The most common cause of MG is Trichophyton rubrum, followed by Trichophyton mentagro-phytes, Trichophyton violaceum, and T tonsurans.3
MG is a global disease because causative organisms are present worldwide. Because the multiple erythematous nodules with ulceration and crusts seen on the face of the patient may have been perceived as psoriasis or another primary inflammatory noninfectious disorder, topical corticosteroids were prescribed. Dermatophytes usually cause superficial infection and do not invade beyond the reticular dermis. However, any mechanical trauma to the skin or immunocompromised state allows these fungi to penetrate beyond and cause deep infections. The species is keratinophilic and keratolytic, causing deeper invasion.4
Diagnosis of MG is confirmed through a potassium hydroxide mount and/or histopathological studies. Fungal hyphae are seen with branching and will reveal the causative organism. The specific species can be determined by fugal culture.
Differential diagnosis in healthy patients
Pustular psoriasis also presents as pustules with an erythematous background. However, with the 2 clinical subtypes—palmoplantar pustular psoriasis and generalized pustular psoriasis—the face is not usually affected. Moreover, the application of topical steroids would have cleared the lesions with no recurrence immediately after stopping the drug,5 which was not seen in our patient.
Acne vulgaris may sometimes present as erythematous nodules with hyperpigmentation; however, the lesions in our patient were more severely inflammatory. Further, there were no comedones or cysts6 in our patient.
Later stages of granulomatous rosacea may seem similar to the nodular lesions as seen in the patient; however, telangiectasias and permanent flushing are absent.7
Bacterial folliculitis or infection of the hair follicles is commonly seen post shaving or use of unclean razors. However, histopathology would reveal bacterial organisms if it were bacterial folliculitis.
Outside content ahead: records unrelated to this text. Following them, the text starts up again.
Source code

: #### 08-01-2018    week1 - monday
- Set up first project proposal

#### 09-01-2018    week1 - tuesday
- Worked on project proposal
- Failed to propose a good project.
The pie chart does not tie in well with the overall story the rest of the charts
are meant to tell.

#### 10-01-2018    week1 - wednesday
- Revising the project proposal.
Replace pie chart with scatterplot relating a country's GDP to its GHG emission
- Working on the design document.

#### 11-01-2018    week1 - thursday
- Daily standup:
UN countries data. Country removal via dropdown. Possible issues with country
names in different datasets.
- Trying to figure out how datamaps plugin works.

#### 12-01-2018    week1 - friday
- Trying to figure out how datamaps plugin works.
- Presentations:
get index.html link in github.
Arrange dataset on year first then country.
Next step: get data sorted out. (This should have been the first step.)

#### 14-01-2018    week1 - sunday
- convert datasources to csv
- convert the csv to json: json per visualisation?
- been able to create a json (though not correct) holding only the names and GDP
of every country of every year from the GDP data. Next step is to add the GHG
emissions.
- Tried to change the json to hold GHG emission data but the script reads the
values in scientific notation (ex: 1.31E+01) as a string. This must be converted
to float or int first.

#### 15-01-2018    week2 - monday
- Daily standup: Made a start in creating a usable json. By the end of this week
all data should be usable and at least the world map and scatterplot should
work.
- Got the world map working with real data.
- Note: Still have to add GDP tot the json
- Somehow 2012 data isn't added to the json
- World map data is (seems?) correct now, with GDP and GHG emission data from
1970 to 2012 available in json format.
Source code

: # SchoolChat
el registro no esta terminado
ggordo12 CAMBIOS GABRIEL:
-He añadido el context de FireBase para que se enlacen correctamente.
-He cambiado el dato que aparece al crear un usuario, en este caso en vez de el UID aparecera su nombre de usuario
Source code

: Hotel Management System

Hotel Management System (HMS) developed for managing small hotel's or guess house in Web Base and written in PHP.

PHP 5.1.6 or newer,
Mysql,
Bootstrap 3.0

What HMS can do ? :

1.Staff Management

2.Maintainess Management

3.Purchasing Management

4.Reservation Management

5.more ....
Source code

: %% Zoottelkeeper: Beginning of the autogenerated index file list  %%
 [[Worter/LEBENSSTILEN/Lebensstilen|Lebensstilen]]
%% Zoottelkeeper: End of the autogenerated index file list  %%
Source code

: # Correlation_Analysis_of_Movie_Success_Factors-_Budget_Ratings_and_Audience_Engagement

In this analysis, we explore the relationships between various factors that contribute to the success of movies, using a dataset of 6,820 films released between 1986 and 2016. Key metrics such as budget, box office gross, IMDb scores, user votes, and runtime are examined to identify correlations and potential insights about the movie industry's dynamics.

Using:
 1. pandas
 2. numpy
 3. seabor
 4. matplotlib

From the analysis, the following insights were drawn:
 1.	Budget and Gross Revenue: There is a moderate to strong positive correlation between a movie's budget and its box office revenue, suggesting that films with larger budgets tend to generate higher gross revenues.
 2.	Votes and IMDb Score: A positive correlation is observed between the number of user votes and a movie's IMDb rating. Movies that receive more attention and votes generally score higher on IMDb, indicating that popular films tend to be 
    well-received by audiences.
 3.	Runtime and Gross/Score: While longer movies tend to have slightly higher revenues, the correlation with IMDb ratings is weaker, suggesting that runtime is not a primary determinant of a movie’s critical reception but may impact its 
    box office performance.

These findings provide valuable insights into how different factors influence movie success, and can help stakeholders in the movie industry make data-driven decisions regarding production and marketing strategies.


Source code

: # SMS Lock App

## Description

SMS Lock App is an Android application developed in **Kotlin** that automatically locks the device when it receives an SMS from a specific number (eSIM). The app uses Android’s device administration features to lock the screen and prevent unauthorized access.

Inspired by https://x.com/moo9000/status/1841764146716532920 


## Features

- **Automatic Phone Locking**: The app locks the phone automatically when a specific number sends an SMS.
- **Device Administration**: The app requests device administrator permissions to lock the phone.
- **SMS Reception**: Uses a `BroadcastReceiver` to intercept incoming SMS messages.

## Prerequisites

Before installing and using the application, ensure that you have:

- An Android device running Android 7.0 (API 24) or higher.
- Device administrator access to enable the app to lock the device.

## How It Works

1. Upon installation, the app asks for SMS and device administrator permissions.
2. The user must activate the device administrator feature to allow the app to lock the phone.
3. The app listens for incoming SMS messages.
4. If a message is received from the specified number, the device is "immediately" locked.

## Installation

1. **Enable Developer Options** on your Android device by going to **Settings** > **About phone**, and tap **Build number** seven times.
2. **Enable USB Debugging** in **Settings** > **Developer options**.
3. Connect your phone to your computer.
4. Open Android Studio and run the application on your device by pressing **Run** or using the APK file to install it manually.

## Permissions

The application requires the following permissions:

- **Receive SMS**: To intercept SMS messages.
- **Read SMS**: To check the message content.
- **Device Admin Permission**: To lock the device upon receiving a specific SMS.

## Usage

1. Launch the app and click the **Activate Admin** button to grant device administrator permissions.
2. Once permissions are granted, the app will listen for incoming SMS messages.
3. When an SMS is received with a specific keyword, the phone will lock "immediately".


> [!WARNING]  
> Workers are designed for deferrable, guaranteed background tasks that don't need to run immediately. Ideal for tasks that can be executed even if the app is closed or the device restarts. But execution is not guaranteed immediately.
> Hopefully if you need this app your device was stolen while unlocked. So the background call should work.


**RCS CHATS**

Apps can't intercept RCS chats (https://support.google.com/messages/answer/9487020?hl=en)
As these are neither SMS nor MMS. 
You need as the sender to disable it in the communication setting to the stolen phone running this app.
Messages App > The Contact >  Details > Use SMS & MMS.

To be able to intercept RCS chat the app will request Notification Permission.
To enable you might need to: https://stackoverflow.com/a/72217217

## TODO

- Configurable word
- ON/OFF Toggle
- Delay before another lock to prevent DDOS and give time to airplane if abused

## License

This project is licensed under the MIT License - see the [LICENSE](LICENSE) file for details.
With excellent treatment outcome and clearing of lesions, terbinafine is the preferred drug. It has both fungistatic and fungicidal action, with high efficacy and low drug interactions. Treatment should be continued until the lesions are cleared. Other options include itraconazole, voriconazole, and griseofulvin.8
After reviewing the histopathological reports and analysis of the hyphae seen in microscopy, we were able to confirm the fungal etiology of the lesions. Oral terbinafine therapy was initiated for 3 weeks with clearing of the lesions.